Школа в общем отнимала у меня не больше половины дня: помимо лекций-уроков, надо было лишь раз в неделю исправлять работы слушателей. И писал я, в конце концов, меньше, чем мог и чем писал бы, если бы существовали более широкие издательские возможности. Тем не менее, я был занят весь день, времени, как всегда, даже не хватало. Отчасти поэтому, отчасти же по состоянию здоровья жены и из-за бюджета мы всего раз выехали на недельный отдых в горы, в окрестностях Боулдера. Это была замечательная поездка.
Нас повезла русская чета с очаровательной дочуркой, с которой мы познакомились в Боулдере и которая не была причастна к Школе. Отправились на их машине в горы в солнечный день. С зеленой равнины быстро очутились в снегу - над нами и от нас по обе стороны. Провели чудесную неделю на границе высоты дозволенной сердцу жены. Меня же несколько дней спустя повезли много выше через какой-то перевал, где у меня замирало сердце, но прозрачные горные озера и прочие красоты искупали и тягости путешествия, и возможный риск для здоровья.
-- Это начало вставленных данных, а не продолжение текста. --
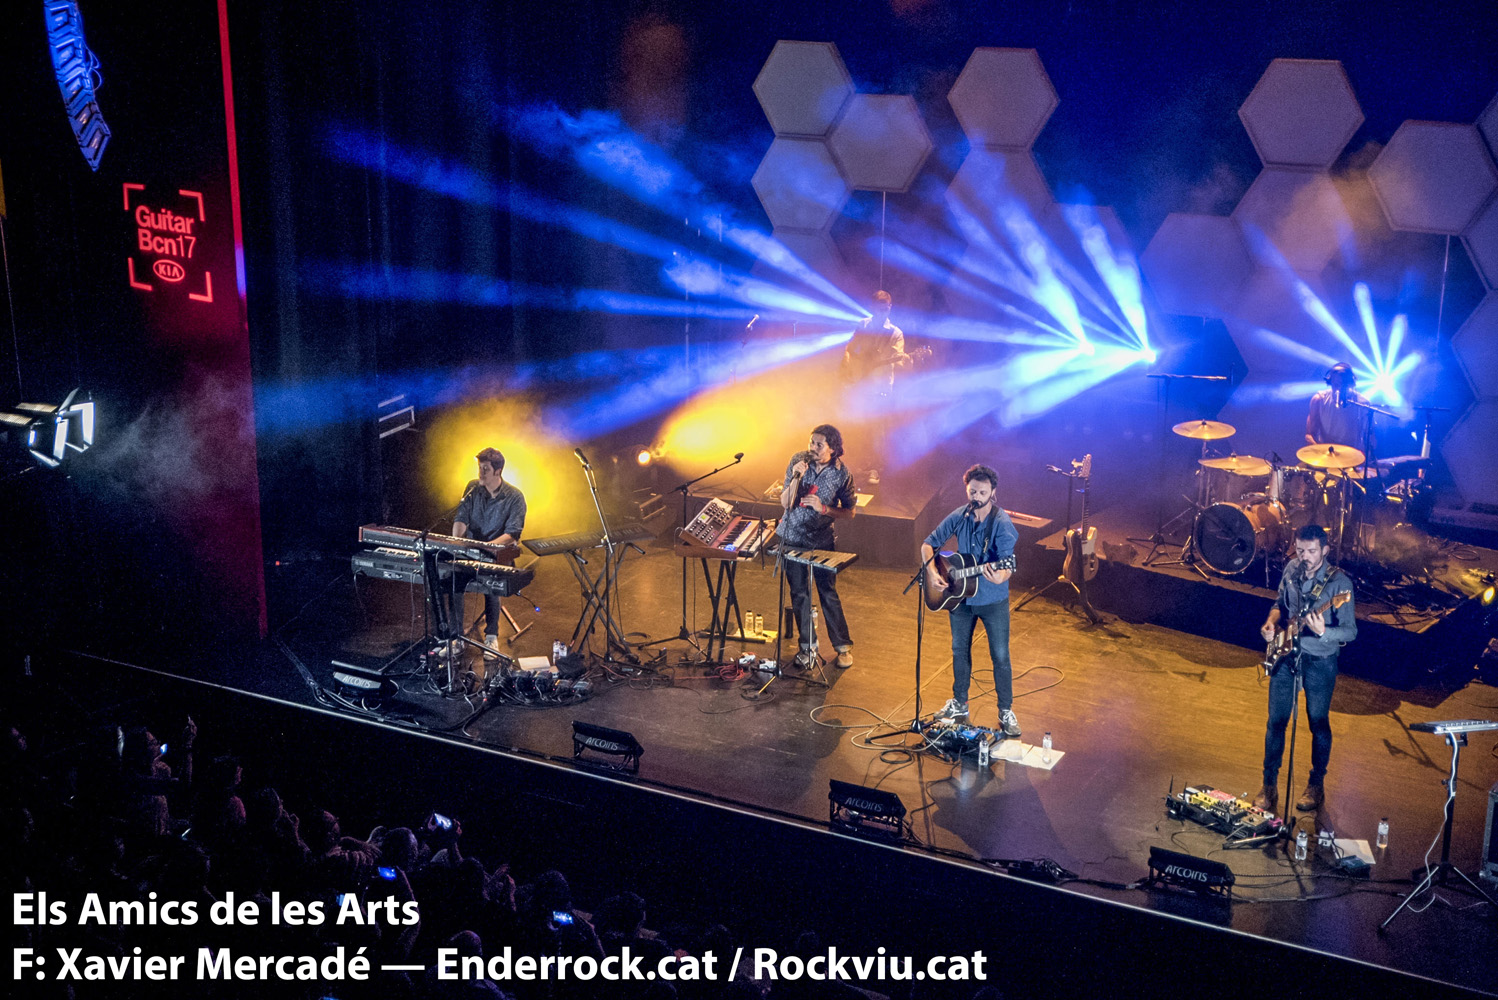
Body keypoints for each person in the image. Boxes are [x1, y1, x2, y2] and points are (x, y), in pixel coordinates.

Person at [1254, 524, 1356, 813]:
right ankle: (1269, 785)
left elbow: (1350, 631)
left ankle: (1316, 784)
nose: (1305, 557)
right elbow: (1279, 603)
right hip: (1287, 654)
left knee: (1318, 722)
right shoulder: (1292, 569)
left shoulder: (1340, 584)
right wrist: (1271, 623)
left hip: (1320, 660)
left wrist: (1324, 632)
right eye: (1300, 550)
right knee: (1276, 722)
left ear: (1324, 550)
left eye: (1311, 551)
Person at [920, 465, 1021, 737]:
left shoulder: (1002, 523)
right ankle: (959, 703)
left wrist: (1001, 576)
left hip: (992, 600)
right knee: (959, 650)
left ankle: (1005, 710)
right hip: (961, 597)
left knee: (1000, 655)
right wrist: (932, 572)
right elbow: (928, 544)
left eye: (982, 492)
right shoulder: (960, 515)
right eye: (972, 491)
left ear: (993, 492)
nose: (976, 497)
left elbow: (1007, 564)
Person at [777, 425, 857, 668]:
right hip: (792, 536)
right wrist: (795, 477)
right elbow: (785, 502)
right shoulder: (798, 461)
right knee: (799, 593)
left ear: (833, 448)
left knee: (827, 592)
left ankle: (843, 647)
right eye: (811, 442)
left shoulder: (842, 474)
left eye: (819, 444)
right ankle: (807, 647)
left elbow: (850, 512)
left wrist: (824, 508)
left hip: (821, 540)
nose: (813, 448)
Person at [448, 447, 526, 660]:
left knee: (492, 580)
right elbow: (461, 517)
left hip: (496, 554)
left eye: (485, 469)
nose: (480, 473)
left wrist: (486, 549)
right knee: (451, 578)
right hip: (470, 551)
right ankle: (456, 637)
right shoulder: (473, 488)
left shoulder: (515, 497)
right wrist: (456, 544)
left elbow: (512, 534)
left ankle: (491, 635)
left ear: (498, 471)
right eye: (479, 468)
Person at [1305, 361, 1372, 449]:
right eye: (1336, 384)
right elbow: (1310, 435)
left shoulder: (1363, 404)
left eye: (1344, 385)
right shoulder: (1319, 400)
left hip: (1353, 455)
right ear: (1330, 382)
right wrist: (1319, 452)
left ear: (1351, 383)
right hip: (1326, 453)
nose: (1340, 388)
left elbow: (1369, 437)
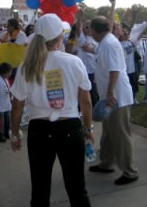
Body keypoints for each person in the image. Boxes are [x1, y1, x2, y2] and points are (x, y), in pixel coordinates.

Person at [10, 14, 93, 207]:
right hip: (70, 128)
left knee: (40, 190)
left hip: (39, 130)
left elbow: (17, 105)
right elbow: (86, 101)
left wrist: (15, 134)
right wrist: (88, 129)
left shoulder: (26, 66)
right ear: (60, 38)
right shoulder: (74, 62)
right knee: (77, 188)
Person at [89, 14, 139, 185]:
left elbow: (115, 70)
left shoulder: (109, 43)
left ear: (95, 30)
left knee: (121, 134)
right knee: (109, 133)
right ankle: (106, 162)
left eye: (90, 29)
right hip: (111, 96)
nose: (89, 32)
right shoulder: (106, 42)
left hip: (117, 96)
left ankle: (130, 171)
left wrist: (110, 93)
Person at [75, 10, 99, 106]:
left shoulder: (97, 39)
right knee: (84, 92)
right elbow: (77, 28)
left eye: (90, 26)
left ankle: (95, 113)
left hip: (94, 71)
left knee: (94, 92)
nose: (88, 28)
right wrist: (79, 18)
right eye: (86, 26)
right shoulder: (82, 39)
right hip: (83, 71)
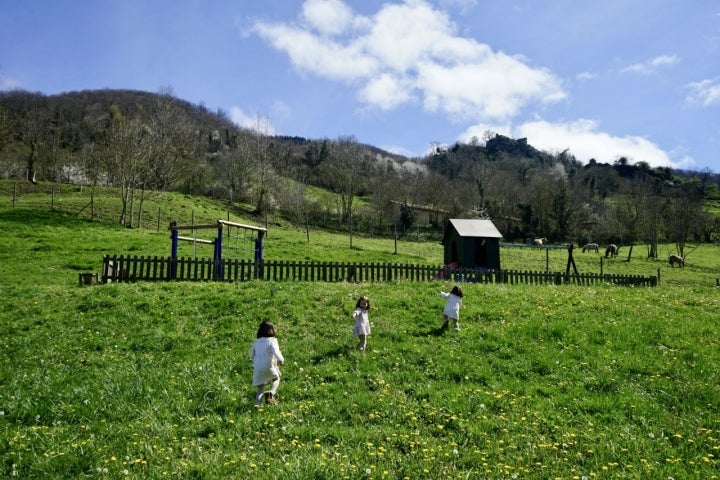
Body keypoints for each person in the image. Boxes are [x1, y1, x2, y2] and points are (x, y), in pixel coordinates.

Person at [249, 321, 285, 406]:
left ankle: (257, 405)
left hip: (258, 368)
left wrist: (257, 361)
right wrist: (281, 359)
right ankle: (271, 392)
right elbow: (276, 351)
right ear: (272, 330)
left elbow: (251, 355)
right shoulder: (272, 340)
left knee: (260, 388)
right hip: (269, 366)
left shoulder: (256, 342)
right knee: (277, 378)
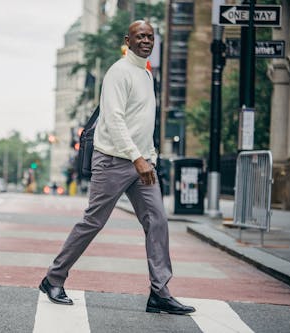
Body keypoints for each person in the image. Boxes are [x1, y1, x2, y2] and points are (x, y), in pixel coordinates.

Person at [39, 20, 195, 315]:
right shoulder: (118, 72)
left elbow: (143, 124)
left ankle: (160, 292)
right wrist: (136, 157)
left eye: (149, 36)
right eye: (140, 36)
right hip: (113, 160)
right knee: (93, 221)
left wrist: (149, 157)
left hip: (141, 163)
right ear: (128, 40)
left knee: (158, 221)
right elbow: (114, 120)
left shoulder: (147, 76)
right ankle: (53, 278)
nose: (145, 41)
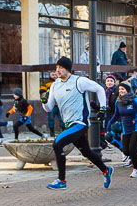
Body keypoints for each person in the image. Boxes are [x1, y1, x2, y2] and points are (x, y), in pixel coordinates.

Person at [42, 56, 113, 190]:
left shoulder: (79, 81)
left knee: (57, 144)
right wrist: (44, 101)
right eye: (57, 68)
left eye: (61, 67)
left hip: (80, 123)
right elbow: (48, 108)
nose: (58, 70)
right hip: (68, 124)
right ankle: (106, 170)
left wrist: (103, 109)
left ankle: (61, 180)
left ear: (68, 69)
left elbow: (99, 89)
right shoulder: (55, 85)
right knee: (86, 152)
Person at [106, 82, 137, 178]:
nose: (121, 91)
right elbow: (116, 115)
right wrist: (109, 124)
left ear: (127, 90)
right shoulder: (118, 102)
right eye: (120, 89)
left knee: (132, 149)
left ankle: (136, 170)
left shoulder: (135, 100)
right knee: (126, 151)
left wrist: (136, 119)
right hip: (126, 128)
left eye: (123, 89)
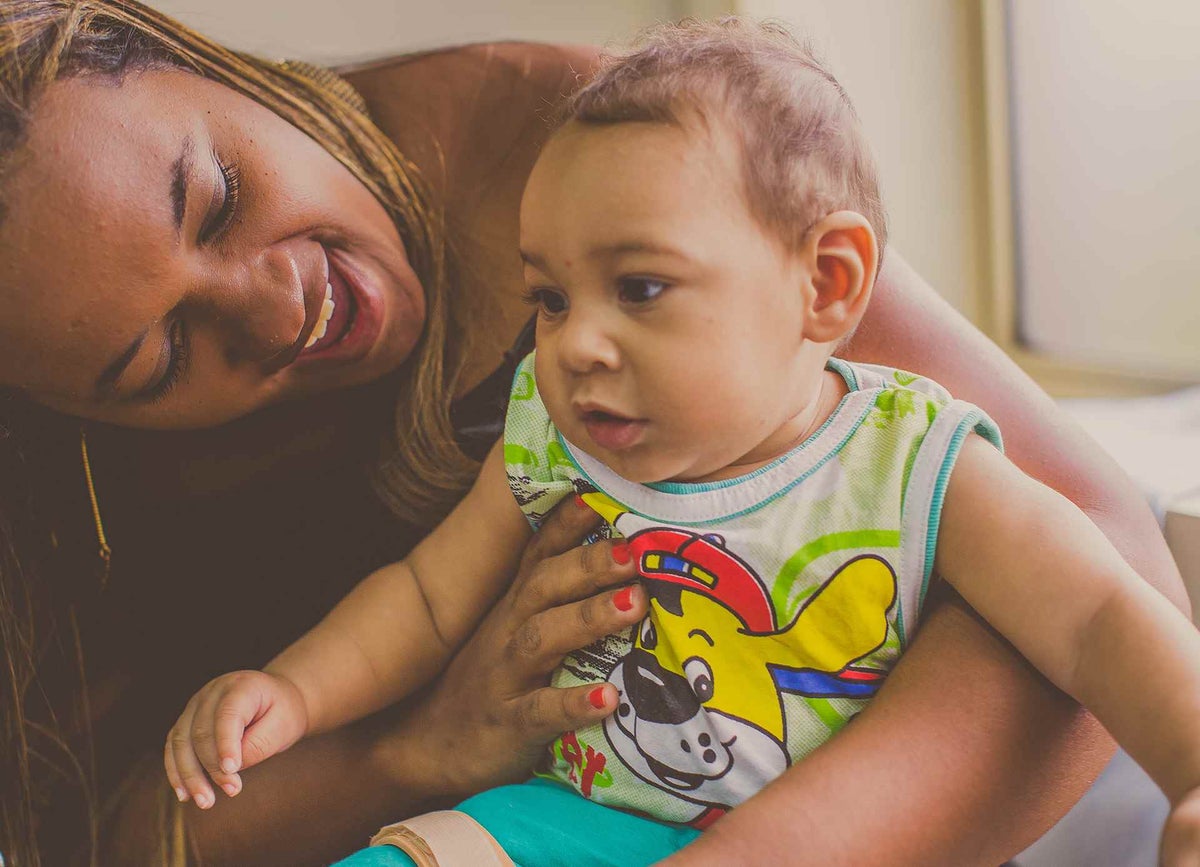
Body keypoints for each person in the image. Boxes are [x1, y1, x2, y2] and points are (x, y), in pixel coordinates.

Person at [0, 2, 1184, 866]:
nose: (273, 309)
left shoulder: (616, 167)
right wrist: (389, 739)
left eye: (218, 196)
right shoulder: (548, 436)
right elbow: (406, 613)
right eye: (156, 361)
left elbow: (1097, 588)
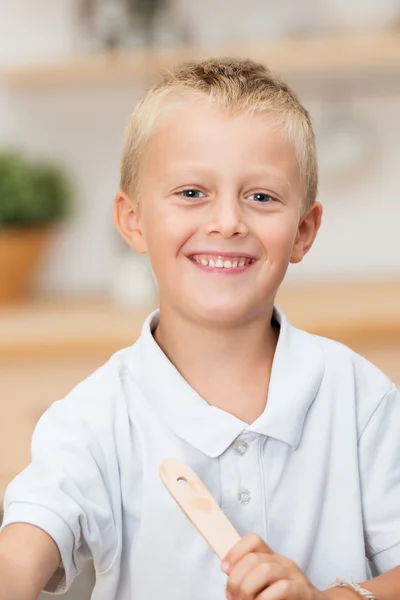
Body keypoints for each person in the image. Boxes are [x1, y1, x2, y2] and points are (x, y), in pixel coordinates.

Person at [0, 57, 399, 600]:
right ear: (133, 221)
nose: (227, 221)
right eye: (192, 193)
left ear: (303, 231)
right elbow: (21, 551)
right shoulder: (91, 421)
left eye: (261, 197)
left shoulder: (361, 400)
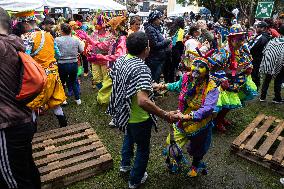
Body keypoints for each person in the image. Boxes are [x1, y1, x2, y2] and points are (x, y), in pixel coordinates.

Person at [106, 31, 181, 189]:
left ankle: (125, 165)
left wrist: (148, 85)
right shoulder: (141, 69)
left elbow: (119, 78)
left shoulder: (122, 60)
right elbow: (142, 101)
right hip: (139, 118)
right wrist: (165, 114)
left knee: (129, 137)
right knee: (142, 149)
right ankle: (135, 179)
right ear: (146, 48)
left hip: (124, 113)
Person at [155, 57, 219, 177]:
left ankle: (195, 166)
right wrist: (162, 86)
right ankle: (176, 160)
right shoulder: (186, 78)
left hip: (200, 125)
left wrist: (186, 117)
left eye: (201, 66)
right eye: (195, 65)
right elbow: (177, 85)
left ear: (207, 70)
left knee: (198, 148)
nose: (197, 69)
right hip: (181, 121)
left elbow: (208, 108)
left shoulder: (212, 87)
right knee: (172, 143)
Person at [0, 7, 41, 189]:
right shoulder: (14, 44)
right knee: (26, 170)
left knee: (13, 180)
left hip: (8, 125)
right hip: (23, 117)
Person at [13, 10, 67, 127]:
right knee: (55, 99)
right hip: (53, 73)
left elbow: (25, 59)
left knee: (33, 103)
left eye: (21, 25)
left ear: (26, 24)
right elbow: (58, 54)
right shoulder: (48, 35)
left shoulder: (26, 37)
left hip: (39, 77)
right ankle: (63, 124)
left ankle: (32, 130)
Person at [55, 23, 84, 105]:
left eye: (60, 29)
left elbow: (54, 52)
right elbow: (81, 50)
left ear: (62, 31)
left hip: (62, 64)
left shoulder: (57, 40)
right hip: (73, 63)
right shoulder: (76, 39)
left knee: (62, 82)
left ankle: (63, 100)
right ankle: (78, 99)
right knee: (74, 81)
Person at [259, 24, 284, 103]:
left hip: (269, 63)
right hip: (280, 64)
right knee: (278, 81)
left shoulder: (273, 40)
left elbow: (265, 50)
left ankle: (262, 97)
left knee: (267, 79)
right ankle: (277, 98)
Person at [144, 10, 171, 83]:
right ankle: (153, 92)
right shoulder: (150, 29)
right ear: (155, 19)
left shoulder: (154, 28)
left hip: (158, 58)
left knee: (156, 77)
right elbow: (154, 45)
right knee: (154, 77)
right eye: (159, 19)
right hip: (154, 59)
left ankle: (154, 91)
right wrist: (166, 41)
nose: (160, 21)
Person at [249, 21, 271, 89]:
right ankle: (256, 87)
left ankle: (254, 89)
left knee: (254, 75)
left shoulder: (262, 37)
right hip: (260, 58)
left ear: (263, 28)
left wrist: (247, 47)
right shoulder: (264, 36)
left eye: (258, 27)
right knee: (256, 75)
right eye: (256, 27)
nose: (256, 28)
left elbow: (252, 48)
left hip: (256, 59)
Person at [166, 17, 185, 83]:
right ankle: (177, 82)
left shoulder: (173, 29)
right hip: (177, 51)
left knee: (171, 67)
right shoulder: (181, 30)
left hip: (171, 50)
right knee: (177, 67)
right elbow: (179, 42)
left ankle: (170, 81)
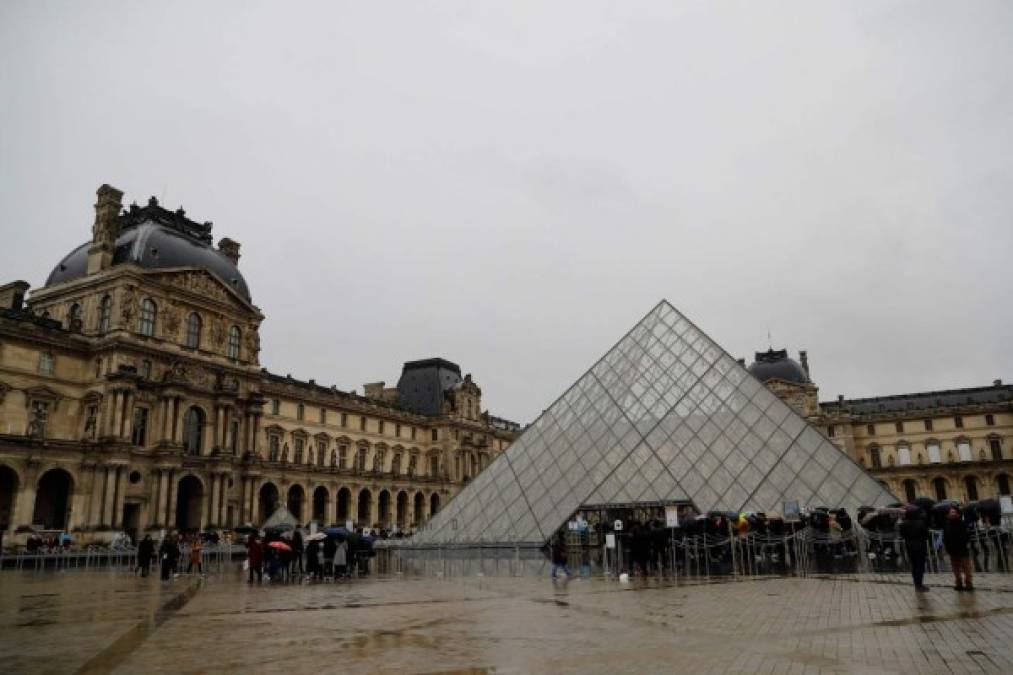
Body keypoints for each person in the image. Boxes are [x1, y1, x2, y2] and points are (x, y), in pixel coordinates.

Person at [899, 507, 930, 592]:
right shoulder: (921, 523)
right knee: (920, 565)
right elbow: (926, 535)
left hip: (909, 546)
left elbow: (902, 535)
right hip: (920, 545)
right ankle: (919, 584)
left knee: (914, 565)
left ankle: (916, 583)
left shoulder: (903, 524)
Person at [943, 506, 973, 591]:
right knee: (955, 568)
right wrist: (947, 547)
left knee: (966, 567)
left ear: (958, 513)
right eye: (951, 512)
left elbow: (967, 536)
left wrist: (964, 544)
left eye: (953, 512)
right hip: (952, 549)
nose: (952, 513)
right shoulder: (947, 524)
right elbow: (945, 537)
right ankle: (958, 583)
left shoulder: (962, 523)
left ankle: (968, 583)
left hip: (962, 549)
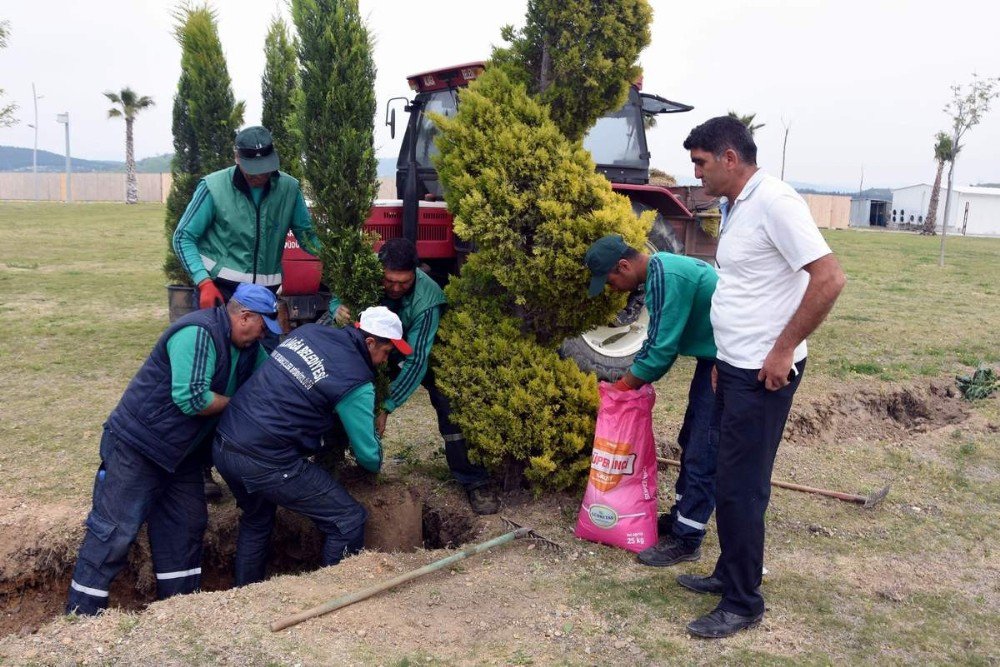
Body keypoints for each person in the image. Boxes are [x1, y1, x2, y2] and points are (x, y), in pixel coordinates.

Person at [678, 116, 846, 638]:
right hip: (734, 368)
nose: (697, 175)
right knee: (731, 480)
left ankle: (743, 602)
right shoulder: (735, 205)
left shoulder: (776, 201)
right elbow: (745, 287)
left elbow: (829, 277)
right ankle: (730, 572)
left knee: (741, 487)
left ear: (730, 158)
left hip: (764, 374)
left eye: (701, 163)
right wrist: (723, 362)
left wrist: (783, 348)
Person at [66, 284, 281, 615]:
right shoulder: (198, 333)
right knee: (114, 532)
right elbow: (192, 398)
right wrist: (238, 404)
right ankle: (81, 617)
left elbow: (273, 382)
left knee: (185, 530)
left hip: (182, 458)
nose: (262, 335)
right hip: (138, 447)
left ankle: (178, 616)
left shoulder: (251, 350)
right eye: (262, 327)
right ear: (244, 316)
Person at [212, 307, 410, 585]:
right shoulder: (355, 382)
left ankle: (247, 593)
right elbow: (368, 456)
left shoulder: (308, 332)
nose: (383, 362)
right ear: (370, 343)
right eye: (386, 353)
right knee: (348, 520)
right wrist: (377, 455)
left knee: (257, 518)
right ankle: (330, 595)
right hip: (265, 459)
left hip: (225, 442)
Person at [171, 125, 319, 497]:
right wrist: (203, 281)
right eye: (253, 169)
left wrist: (340, 253)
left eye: (267, 168)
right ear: (236, 158)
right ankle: (199, 467)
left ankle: (258, 458)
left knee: (265, 377)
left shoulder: (288, 188)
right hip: (220, 294)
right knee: (212, 380)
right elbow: (183, 236)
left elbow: (306, 234)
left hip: (265, 299)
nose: (260, 176)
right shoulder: (214, 187)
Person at [322, 238, 499, 515]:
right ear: (380, 270)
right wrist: (336, 308)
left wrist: (385, 405)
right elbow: (339, 294)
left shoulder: (427, 299)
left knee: (448, 400)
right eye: (389, 281)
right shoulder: (367, 272)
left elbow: (416, 360)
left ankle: (473, 478)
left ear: (415, 273)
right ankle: (328, 465)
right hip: (374, 346)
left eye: (403, 283)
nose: (394, 288)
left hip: (416, 349)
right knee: (335, 386)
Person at [584, 234, 719, 566]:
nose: (612, 288)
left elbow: (662, 350)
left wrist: (623, 388)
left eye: (611, 279)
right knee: (691, 437)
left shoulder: (666, 275)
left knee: (704, 446)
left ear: (625, 265)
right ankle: (681, 518)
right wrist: (632, 376)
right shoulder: (661, 271)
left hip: (729, 361)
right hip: (716, 357)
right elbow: (656, 337)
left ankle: (687, 539)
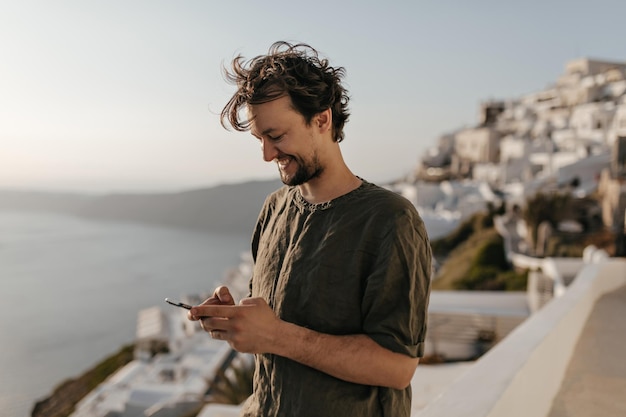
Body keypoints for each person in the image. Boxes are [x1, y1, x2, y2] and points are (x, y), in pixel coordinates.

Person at [188, 41, 432, 417]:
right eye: (260, 140)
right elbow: (277, 325)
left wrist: (275, 336)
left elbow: (398, 367)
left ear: (322, 119)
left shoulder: (391, 221)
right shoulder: (274, 209)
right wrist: (238, 321)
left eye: (277, 136)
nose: (267, 155)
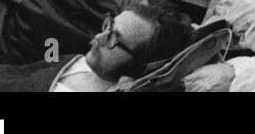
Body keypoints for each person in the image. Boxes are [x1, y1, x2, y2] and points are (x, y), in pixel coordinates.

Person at [51, 6, 191, 92]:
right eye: (109, 25)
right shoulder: (79, 59)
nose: (99, 37)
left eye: (114, 38)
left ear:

Путешествие это оставило после себя самые светлые воспоминания, если бы не было связано хронологически с неожиданным появлением у меня диабета - уже на всю жизнь. Появилась неутолимая жажда, несоразмерная с затраченными усилиями усталость, нервность, похудание, которые обратили на себя внимание жены, и она настояла, чтобы я показался врачу. "У тебя все признаки диабета", констатировала она. И оказалась права. Теми же словами встретил меня и врач из Вены, тоже беженец: "У вас все признаки диабета. Сейчас проверим". Поверхностный анализ показал 4%.
{190} Диабет считается серьезной болезнью. Из своего 26-летнего опыта заключаю, что диабет не причинял мне физической боли и, если с возрастом каждому суждено хворать тем или иным, безболезненный диабет предпочтительнее многих, если не всех серьезных болезней. Режим, инсулин, а теперь и пилюли оринэз, дайэбиниз и толинэз - отлично регулируют диабет, который я воспринимаю даже не как болезнь, а как более или менее крупную неприятность или осложнение, не благоприобретенное, а, по-видимому, унаследованное от деда.
Жизнь в Боулдере была немногим более разнообразна, чем в Корнеле. Событием был приезд Поля Робсона и постановка оперы Гершвина. Событием был и приезд из России жены корреспондента американского и английского радио и телеграфных агентств Магидовой. С развитием войны и успехами советского оружия популярность советской России в университетских кругах всё больше возрастала и утверждалась. И когда объявлено было, что Магидова поделится своими впечатлениями о состоянии России в публичной лекции, интерес к этому оказался чрезвычайным, и для доклада отведен был самый большой зал - театр. Зал был заполнен. И лекторша, хороший оратор, очень умело нарисовала то, чему была свидетельницей, умолчав - тоже умело - о том, что не совпадало с картиной, которую она с авторитетом очевидца хотела нарисовать. Это не было открытой политической пропагандой, но это было пропагандой - замаскированной, подкупающей своим бытовым, житейским, и потому якобы беспристрастным, не политическим и тем менее партийным подходом. Такой подход был более убедителен для еще неубежденных. Те, кто подготовили, организовали выступление и патронировали Магидовой, это, конечно, отлично понимали и учитывали.